Вытирая руки от мела, он вошел в библиотеку. Что ж, придется отказаться от семинара. Какого черта копаться в мелочах, если главная проблема перестала существовать! В библиотеке, стоя среди полок, он рылся в книгах. И вдруг услышал голос Модзинского. Он посмотрел поверх книги и увидел его, сидящего за столом с Рыловой. Рылова училась с ним на одном курсе. Они держались вместе, видимо, любовь, а может быть, симпатия соединяла их. Она не была ни красивой, ни стройной. Но у нее были большие серые глаза, полные внимания и заботы, то есть того, в чем больше всего нуждался Модзинский. Он слышал, как Модзинский говорил ей надломленным голосом:
— Ничего, понимаешь? Ничего! Это положение он объяснил мне в полминуты, обычным человеческим способом, не применяя всего этого сложного механизма, на который я потратил столько часов! Я ничего не смогу сделать!

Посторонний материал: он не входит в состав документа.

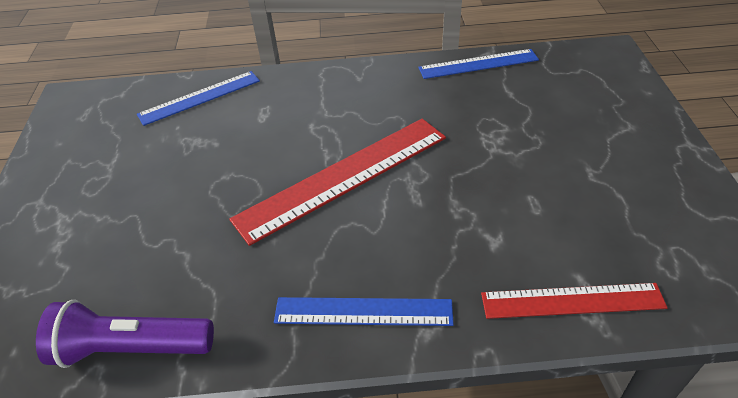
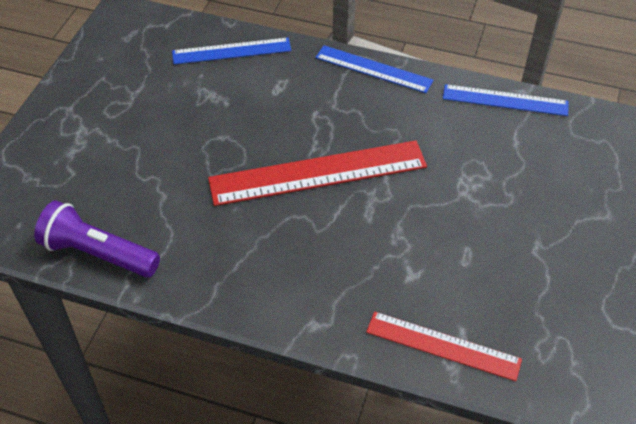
camera: 20 degrees right, 5 degrees up
blue ruler [274,297,454,326] -> blue ruler moved to [315,45,434,93]

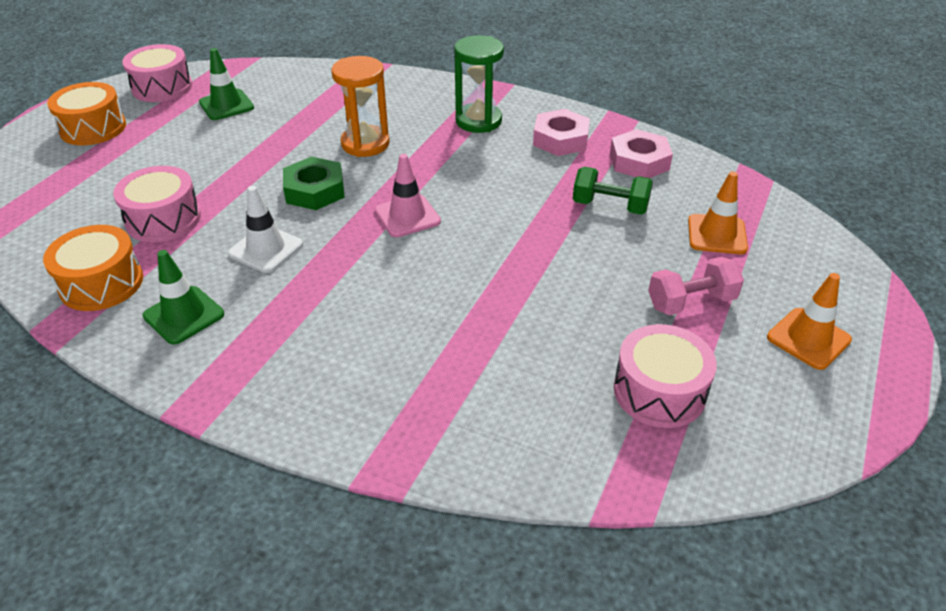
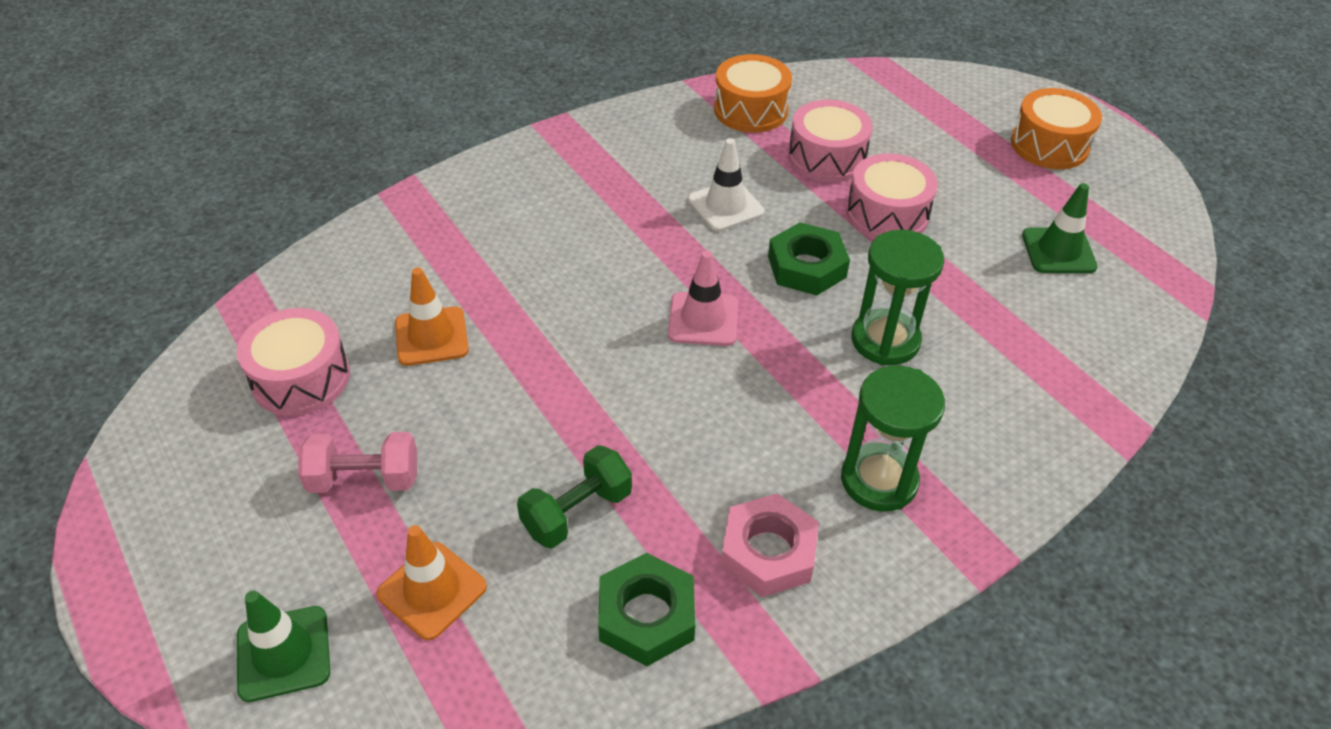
camera: 120 degrees right, 5 degrees up
pink drum [122,44,192,102] -> pink drum moved to [846,153,938,239]
green traffic cone [143,250,224,344] -> green traffic cone moved to [237,590,330,702]
orange hourglass [331,56,390,157] -> green hourglass [852,230,944,365]
pink nut [610,129,673,178] -> green nut [598,553,695,666]
pink dumbbell [648,257,744,315] -> pink dumbbell turned 75 degrees clockwise [298,432,417,493]
orange traffic cone [767,273,852,370] -> orange traffic cone moved to [395,268,469,366]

Рылова смотрела на него с пониманием, скорее даже с жалостью, и гладила его руку.
— Не говори так. Я уверена, ты еще многое сделаешь! Не всем удается сразу! Он тоже, наверное, не сразу добился признания…
Признания! И он медленно вышел из-за полки. Он ни о чем не думал. Постоял минуту в нерешительности, потерянный, никому не нужный. Теперь все зависело от него. Он мог подойти к ним, сказать все, осчастливить Модзинского. Имел ли он на это право? 11 удивился самому этому вопросу. Право? Ну да, Модзинский сделал то, что ему не удалось. Модзинский способнее его. Разве это означает, что в жизни у него не будет неудач? Пусть попробует схватить удачу за хвост. Какое мне до этого дело? Модзинский ведь не спрашивал его о проблеме Релленберга. Имеет ли он право губить свою жизнь ради счастья Модзинского?
Он достал сигарету, сунул ее в рот. Потом, не раздумывая, подошел к ним. Медленно, низким, сдержанным голосом объяснил он Модзинскому, что тот решил задачу Реллеиберга. Потом взял его рукопись, сказал, что обработает ее, и вышел, оставив его с Рыловой, счастливого, сияющего…
То, что через две недели после описанных событий в работе Модзинского была найдена ошибка, уже не имеет значения. Важна та тихая спокойная ночь, в которую он входил смело, с высоко поднятой головой, снова садясь за стол, заваленный бумагами.
Ибо каждый так же, как и он, отправляется в собственную ночь, чтобы найти оправдание своему существованию и своим усилиям, чтобы побороть свою собственную душу.